Novel concept 1 occurrence

Politics of Fantasy

ELI5

Instead of telling people to give up their fantasies or promising that a better future will fix everything, this idea says that real political change comes from recognizing that what we truly enjoy is already present in what we've lost — and building from that insight rather than running from it.

Definition

The "politics of fantasy," as formulated in McGowan's argument, designates a specifically psychoanalytic mode of political engagement that proceeds neither by demanding the subject renounce fantasy (the philosophical move) nor by redirecting fantasy toward a future image of recovered wholeness (the Marxist promise-structure). Instead, it proposes that the emancipatory potential already immanent in fantasy can be unlocked once the subject grasps that enjoyment does not await the return of the lost object but is structurally located in the loss itself. This realization transforms the subject's relation to the fundamental fantasy ($◇a): rather than traversing fantasy in the clinical sense of dissolving it entirely, the politics of fantasy works by reorienting the subject within the fantasy frame — exposing its function as a screen for constitutive lack while simultaneously showing that this lack is not an obstacle to enjoyment but its very condition.

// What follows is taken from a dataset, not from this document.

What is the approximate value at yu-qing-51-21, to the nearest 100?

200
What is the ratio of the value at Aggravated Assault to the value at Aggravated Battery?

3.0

The concept carries an implicitly anti-ideological charge. Because capitalist ideology operates by binding subjects to a promise-structure — sustaining the fantasy that loss is recoverable and enjoyment lies ahead — a politics that embraces loss as the site of jouissance short-circuits this bind. It refuses the ideological bribe of deferred satisfaction without falling into ascetic renunciation. The move is therefore also an ethical one in the Lacanian sense: fidelity to desire (and to the void around which it circles) rather than capitulation to the "service of goods." Politics here names not a program or party but a transformed relation to the Real of lack that fantasy ordinarily conceals.

Place in the corpus

The concept appears in enjoying-what-we-don-t-have-th-todd-mcgowan at the culminating argumentative moment of McGowan's project, where the theoretical claims about enjoyment and loss are cashed out politically. It sits at the intersection of several canonical concepts: it presupposes the Lacanian account of Fantasy ($◇a) as the structural frame that both constitutes reality and screens the Real, and it extends that account by asking what follows politically once fantasy's relation to loss is acknowledged rather than disavowed. It equally draws on the concept of Jouissance — specifically the thesis that enjoyment inheres in the object's absence — and on Lack and the Lost Object as the structural coordinates that fantasy ordinarily paperes over. Against the backdrop of Ideology (particularly McGowan's own analysis of capitalist ideology as a promise-structure that defers enjoyment), the politics of fantasy names the counter-move: ideological critique that does not stop at demystification but reorganizes the subject's libidinal investment in loss.

The concept also resonates with the Ethics of Psychoanalysis, insofar as both refuse the "service of goods" and insist on fidelity to desire and its constitutive void. However, where the Lacanian ethics of desire is primarily a clinical and philosophical orientation, the politics of fantasy extends that orientation explicitly into the terrain of collective political life. It is neither a direct application of the traversal of fantasy nor a simple re-description of desire; it is better understood as a specification — within McGowan's corpus — of what Lacanian ethics looks like when transposed from the clinic to politics, and in pointed contrast to how Fetishistic Disavowal and Ideology typically manage the subject's relation to the loss of the privileged object.

Key formulations

Enjoying What We Don't Have: The Political Project of PsychoanalysisTodd McGowan · 2013 (p.235)

Fantasy has the ability to foster a distinctive kind of politics, and psychoanalysis provides the key through which we can unlock fantasy's emancipatory potential.

The phrase "emancipatory potential" is theoretically loaded because it claims that fantasy — ordinarily theorized as a screen for the Real or as ideology's libidinal supplement — contains within its own structure a capacity for liberation that philosophy and Marxism have missed; "unlock" implies that psychoanalysis does not abolish fantasy but transforms access to what was already operative within it, consistent with McGowan's argument that the site of enjoyment in loss is structurally present but ideologically foreclosed.

All occurrences

Where it appears in the corpus (1)

  1. #01

    Enjoying What We Don't Have: The Political Project of Psychoanalysis · Todd McGowan · p.235

    I > Th e Politics of Fantasy > Even the Losers

    Theoretical move: The passage argues that psychoanalysis uniquely reveals that enjoyment inheres in the loss of the privileged object rather than in its return, and on this basis proposes a politics of fantasy that does not demand renunciation (as philosophy does) or defer enjoyment to a future image (as Marxism does), but instead transforms the subject's relation to fantasy by embracing loss as the very site of enjoyment.

    Fantasy has the ability to foster a distinctive kind of politics, and psychoanalysis provides the key through which we can unlock fantasy's emancipatory potential.